Monday, January 11, 2021

Data Changes/Data Quality-AI/ML

 With AI/ML getting increased adoption in organizations, Data is fast becoming the most sought after asset. The flow of data is becoming more continuous, just like opening a tap and water flows.One of the trends i have noticed in data projects is that once the desired goal is achieved, it seems like there is a tendency to think that it is done. This is where the problem starts, data is not static, it is subject to changes or continually changes. When changes in data happens, it can affect the underlying structure or grain of the tables which are used in AI/ML Projects. If these changes are not determined or tracked upfront, it can cause the AI/ML Models generate inaccurate results. So the AI/ML models which were very efficient three months ago , now are not accurate anymore.

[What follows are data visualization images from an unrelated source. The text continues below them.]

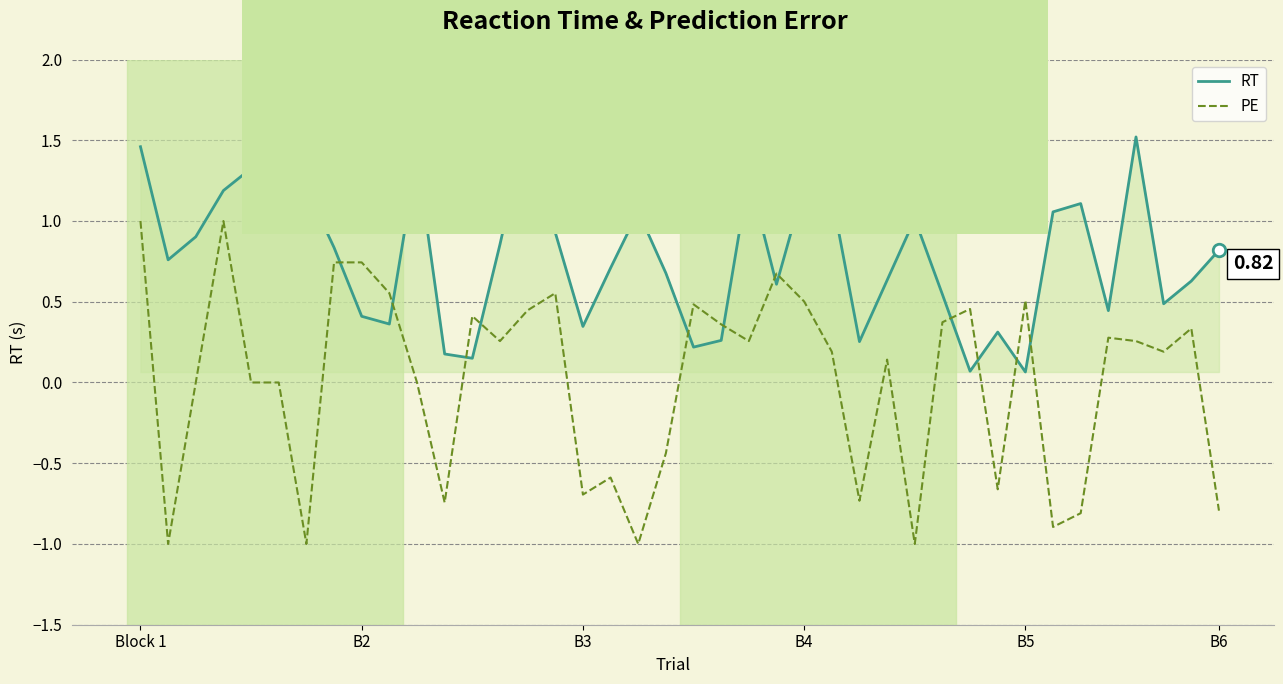

Which series has the largest total across all categories?

RT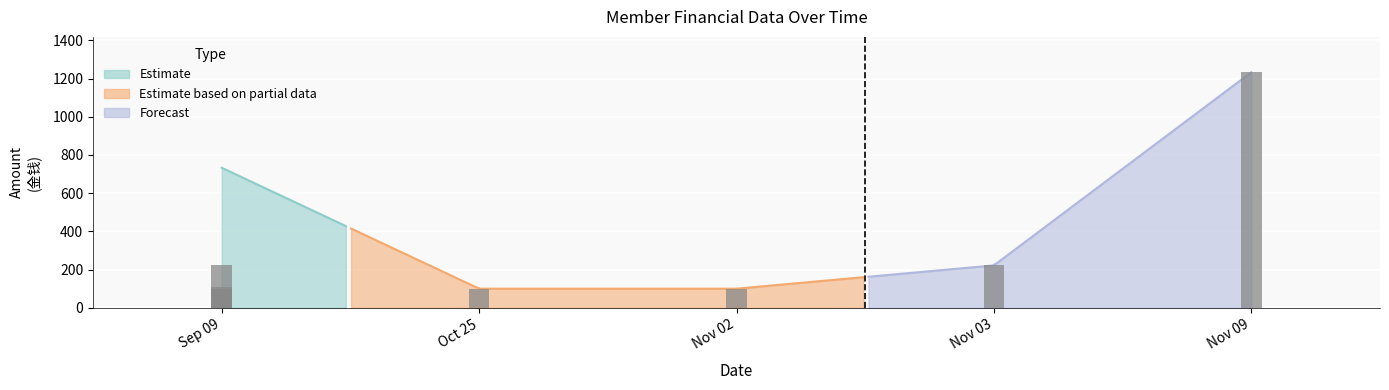

At which label is 层级_numeric closest to 60?

2019-11-02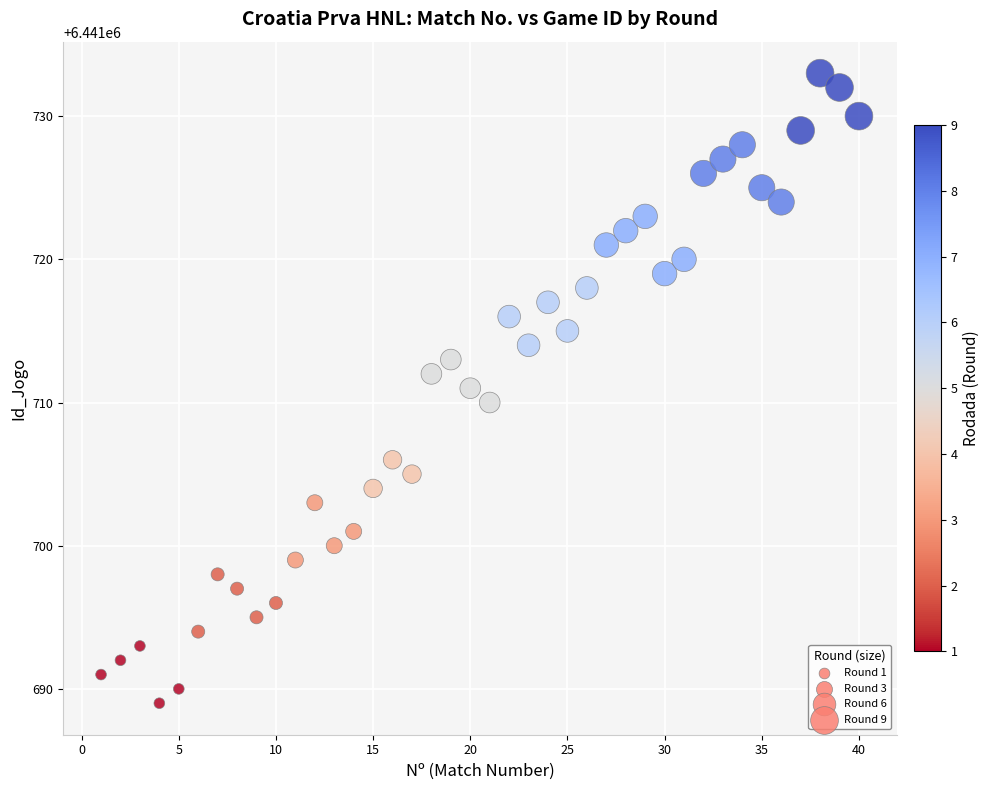

What is the range of Y values (max minus min)?

44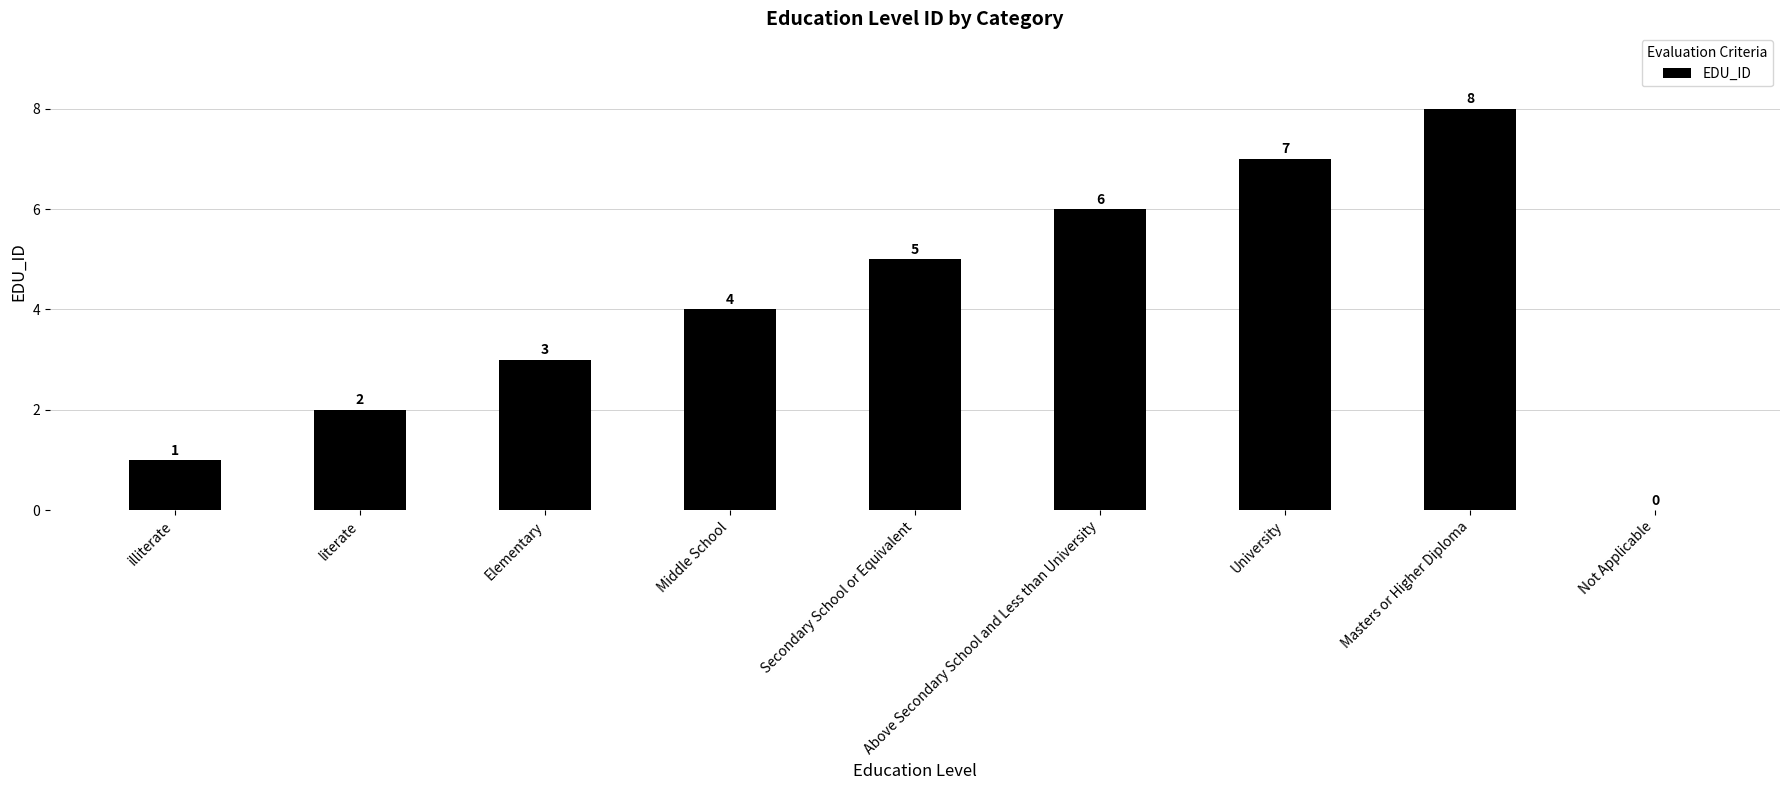

How many positive values are there?

8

Tracking data changes either in terms of format coming from a vendor or schema changes in the source is very time consuming and inefficient/manual. There is very good opportunity to identify this as a problem area and look for if this gap can be addressed by providing automated solutions. With infrastructure and related components we have lots of utilities/dashboards that indicate if certain parameters are reaching a limit nd adjustments are needed. Using the same analogy we would need to have tools that can tell the data teams/business users any changes happening in data. This would help the data teams spend more time on tuning/optimizing the data models and not spend too much time on manual/inefficient tasks. Handling data changes is very critical for product management, with increasing reliance of product management on data. This is a little more of a abstract post but these are high level patterns that i have seen in the data related projects.